Kurs Dolar Bergerak Turun, Rupiah Masih Terbatas oleh Tekanan Dalam Negeri

Data terbaru menunjukkan Purchasing Managers Index (PMI) manufaktur Institute for Supply Management (ISM) AS pada Desember 2025 tercatat sebesar 47,9 persen. Angka ini turun 0,3 poin dibanding November 2025 yang berada di level 48,2 persen, sekaligus berada di bawah ekspektasi pasar di 48,3 persen.

Kontraksi PMI tersebut memperkuat sinyal perlambatan sektor manufaktur AS dan mendorong pelemahan kurs dolar di pasar global.
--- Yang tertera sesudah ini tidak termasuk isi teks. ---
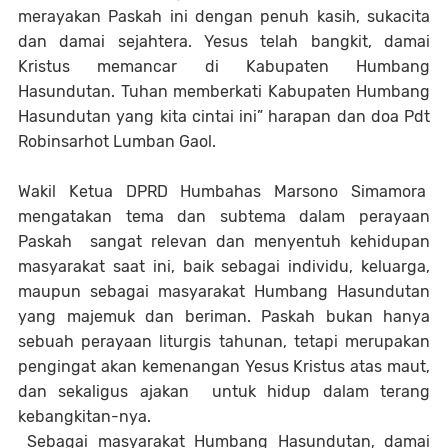
merayakan Paskah ini dengan penuh kasih, sukacita
dan damai sejahtera. Yesus telah bangkit, damai
Kristus memancar di Kabupaten Humbang
Hasundutan. Tuhan memberkati Kabupaten Humbang
Hasundutan yang kita cintai ini” harapan dan doa Pdt
Robinsarhot Lumban Gaol.
Wakil Ketua DPRD Humbahas Marsono Simamora
mengatakan tema dan subtema dalam perayaan
Paskah sangat relevan dan menyentuh kehidupan
masyarakat saat ini, baik sebagai individu, keluarga,
maupun sebagai masyarakat Humbang Hasundutan
yang majemuk dan beriman. Paskah bukan hanya
sebuah perayaan liturgis tahunan, tetapi merupakan
pengingat akan kemenangan Yesus Kristus atas maut,
dan sekaligus ajakan untuk hidup dalam terang
kebangkitan-nya.
Sebagai masyarakat Humbang Hasundutan, damai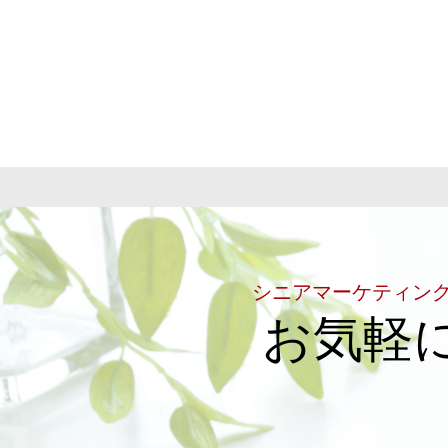
シニアマーケティン
お気軽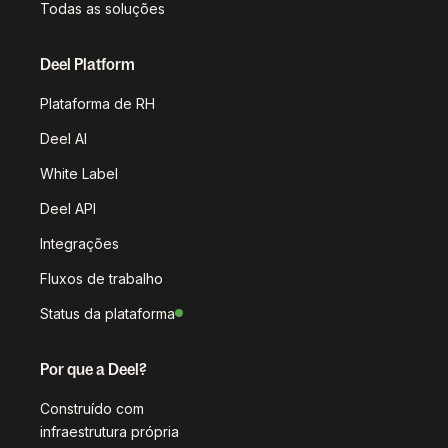
Todas as soluções
Deel Platform
Plataforma de RH
Deel AI
White Label
Deel API
Integrações
Fluxos de trabalho
Status da plataforma
Por que a Deel?
Construído com
infraestrutura própria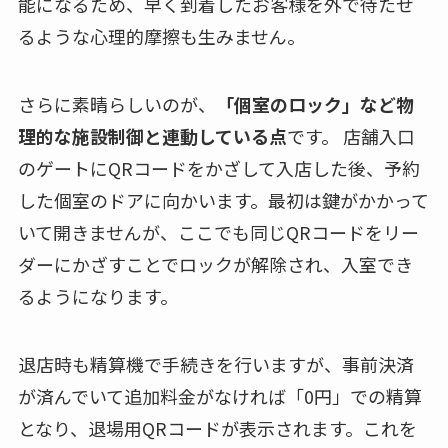
能になるため、早く到着したお客様を外で待たせ
るような心理的摩擦も生みません。
さらに素晴らしいのが、
「個室のロック」など物
理的な施設制御と連動している点
です。 店舗入口
のゲートにQRコードをかざして入店した後、予約
した個室のドアに向かいます。最初は鍵がかかって
いて開きませんが、ここでも同じQRコードをリー
ダーにかざすことでロックが解除され、入室でき
るようになります。
退店時も精算機で手続きを行いますが、事前決済
が済んでいて追加料金がなければ「0円」での精算
となり、退場用QRコードが表示されます。これを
Dalam kondisi normal, situasi ini bisa menjadi katalis positif bagi mata uang negara berkembang, termasuk rupiah.

Namun, dari dalam negeri, data perdagangan Indonesia justru memberikan tekanan tambahan. Badan Pusat Statistik (BPS) mencatat neraca perdagangan Indonesia pada November 2025 mencetak surplus USD 2,66 miliar. Nilai ini berasal dari ekspor sebesar USD 22,52 miliar dan impor USD 19,86 miliar.

Capaian surplus tersebut berada di bawah ekspektasi pasar yang memperkirakan surplus sekitar USD 3,1 miliar. Selain itu, kinerja ekspor secara tahunan tercatat turun 6,6 persen, jauh dari perkiraan pertumbuhan positif.

Sementara itu, impor Indonesia hanya tumbuh 0,46 persen secara tahunan (year on year/yoy), lebih rendah dibandingkan ekspektasi pasar sebesar 3,2 persen. Lemahnya kinerja perdagangan ini turut membatasi pergerakan rupiah, meskipun kurs dolar global sedang melemah.